* Data for review
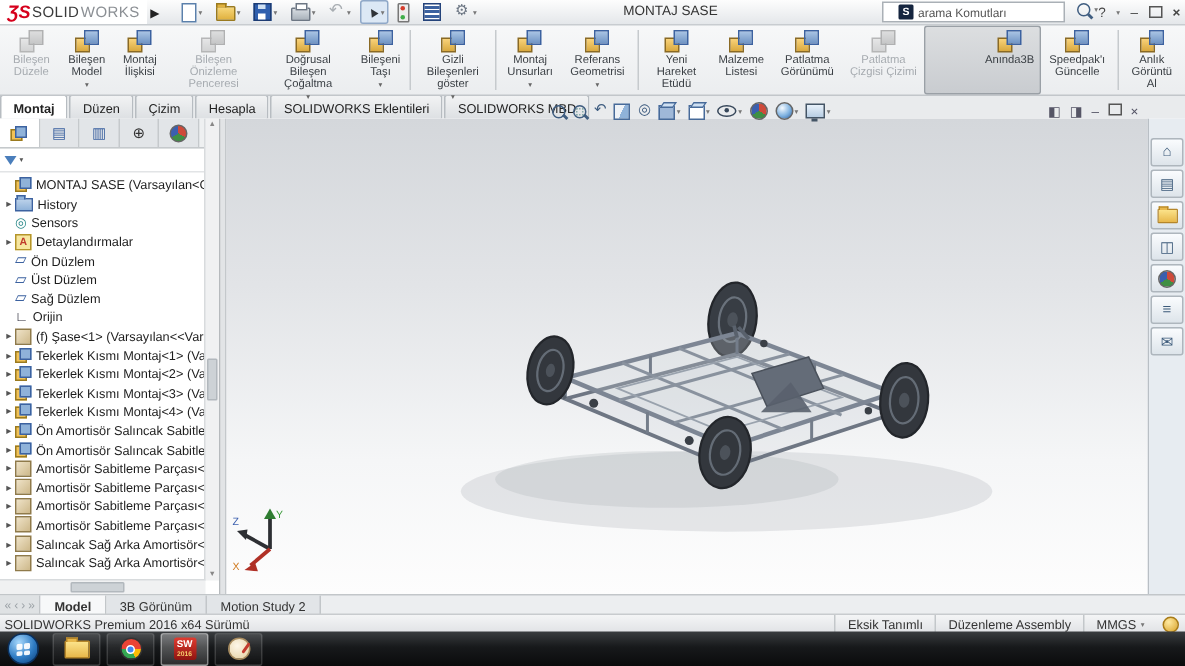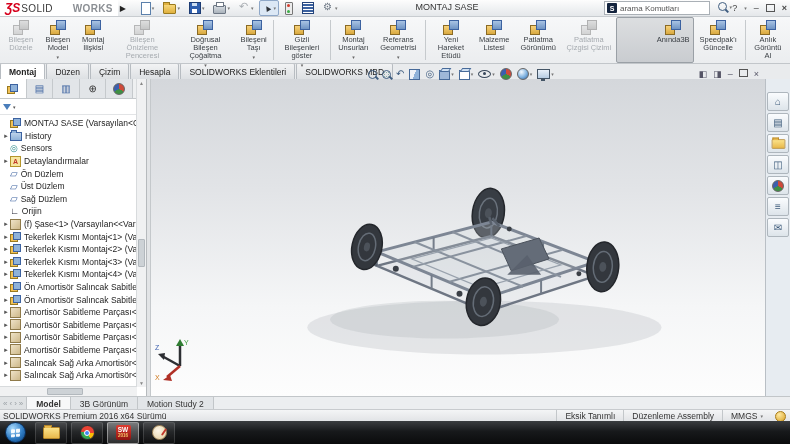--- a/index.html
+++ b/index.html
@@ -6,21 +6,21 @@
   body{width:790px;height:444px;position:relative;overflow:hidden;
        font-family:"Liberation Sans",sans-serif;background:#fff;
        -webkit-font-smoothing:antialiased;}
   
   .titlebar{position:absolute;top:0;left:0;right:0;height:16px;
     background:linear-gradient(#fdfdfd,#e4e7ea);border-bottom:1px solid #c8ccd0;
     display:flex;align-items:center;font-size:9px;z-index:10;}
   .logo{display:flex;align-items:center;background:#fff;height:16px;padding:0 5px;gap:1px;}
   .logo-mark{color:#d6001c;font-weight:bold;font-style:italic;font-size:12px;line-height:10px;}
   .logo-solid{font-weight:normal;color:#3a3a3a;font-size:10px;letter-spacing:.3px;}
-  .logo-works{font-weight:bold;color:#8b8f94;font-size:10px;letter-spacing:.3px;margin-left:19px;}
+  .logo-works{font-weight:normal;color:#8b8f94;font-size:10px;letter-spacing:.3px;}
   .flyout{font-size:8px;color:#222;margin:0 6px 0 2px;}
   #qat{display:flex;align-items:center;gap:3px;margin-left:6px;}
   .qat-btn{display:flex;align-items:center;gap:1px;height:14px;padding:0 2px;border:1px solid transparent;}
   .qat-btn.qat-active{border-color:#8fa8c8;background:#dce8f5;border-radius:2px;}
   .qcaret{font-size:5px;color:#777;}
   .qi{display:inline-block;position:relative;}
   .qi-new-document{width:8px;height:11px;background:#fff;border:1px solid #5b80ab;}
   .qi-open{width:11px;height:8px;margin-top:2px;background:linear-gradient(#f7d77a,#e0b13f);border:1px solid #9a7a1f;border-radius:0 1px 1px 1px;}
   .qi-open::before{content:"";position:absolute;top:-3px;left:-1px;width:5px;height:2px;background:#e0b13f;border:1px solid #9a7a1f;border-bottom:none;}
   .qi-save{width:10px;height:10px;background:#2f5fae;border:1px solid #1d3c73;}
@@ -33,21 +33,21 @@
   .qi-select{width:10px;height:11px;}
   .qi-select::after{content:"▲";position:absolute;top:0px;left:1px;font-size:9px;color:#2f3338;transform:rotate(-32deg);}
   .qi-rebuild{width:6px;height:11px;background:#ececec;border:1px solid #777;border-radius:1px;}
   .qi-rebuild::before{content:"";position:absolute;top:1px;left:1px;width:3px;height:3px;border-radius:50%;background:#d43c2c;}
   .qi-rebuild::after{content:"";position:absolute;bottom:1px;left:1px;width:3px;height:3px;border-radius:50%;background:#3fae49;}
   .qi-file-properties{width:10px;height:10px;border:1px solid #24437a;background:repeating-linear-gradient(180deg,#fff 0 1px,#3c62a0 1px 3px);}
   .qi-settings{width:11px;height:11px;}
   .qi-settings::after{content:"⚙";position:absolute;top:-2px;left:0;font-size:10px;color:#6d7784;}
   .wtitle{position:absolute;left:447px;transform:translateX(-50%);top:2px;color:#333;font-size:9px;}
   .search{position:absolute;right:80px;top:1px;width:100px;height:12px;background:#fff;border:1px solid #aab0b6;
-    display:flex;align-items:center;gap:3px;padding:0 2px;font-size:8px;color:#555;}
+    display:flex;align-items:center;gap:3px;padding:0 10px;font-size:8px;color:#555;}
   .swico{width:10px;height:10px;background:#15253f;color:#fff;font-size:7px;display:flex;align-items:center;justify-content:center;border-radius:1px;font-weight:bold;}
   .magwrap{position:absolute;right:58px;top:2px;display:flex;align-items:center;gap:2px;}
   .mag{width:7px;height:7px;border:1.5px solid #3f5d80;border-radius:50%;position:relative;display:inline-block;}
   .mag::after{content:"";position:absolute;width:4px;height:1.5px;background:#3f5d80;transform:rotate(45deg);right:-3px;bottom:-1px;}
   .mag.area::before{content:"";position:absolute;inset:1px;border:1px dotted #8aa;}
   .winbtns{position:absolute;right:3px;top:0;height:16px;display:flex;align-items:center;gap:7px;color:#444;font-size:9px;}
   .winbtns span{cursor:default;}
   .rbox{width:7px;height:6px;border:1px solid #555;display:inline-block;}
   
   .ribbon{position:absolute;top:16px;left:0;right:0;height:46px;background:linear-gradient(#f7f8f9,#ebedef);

* Exercise goal
Above are some records; copy each line there that contains "gradient".

* Task result
     background:linear-gradient(#fdfdfd,#e4e7ea);border-bottom:1px solid #c8ccd0;
   .qi-open{width:11px;height:8px;margin-top:2px;background:linear-gradient(#f7d77a,#e0b13f);border:1px solid #9a7a1f;border-radius:0 1px 1px 1px;}
   .qi-file-properties{width:10px;height:10px;border:1px solid #24437a;background:repeating-linear-gradient(180deg,#fff 0 1px,#3c62a0 1px 3px);}
   .ribbon{position:absolute;top:16px;left:0;right:0;height:46px;background:linear-gradient(#f7f8f9,#ebedef);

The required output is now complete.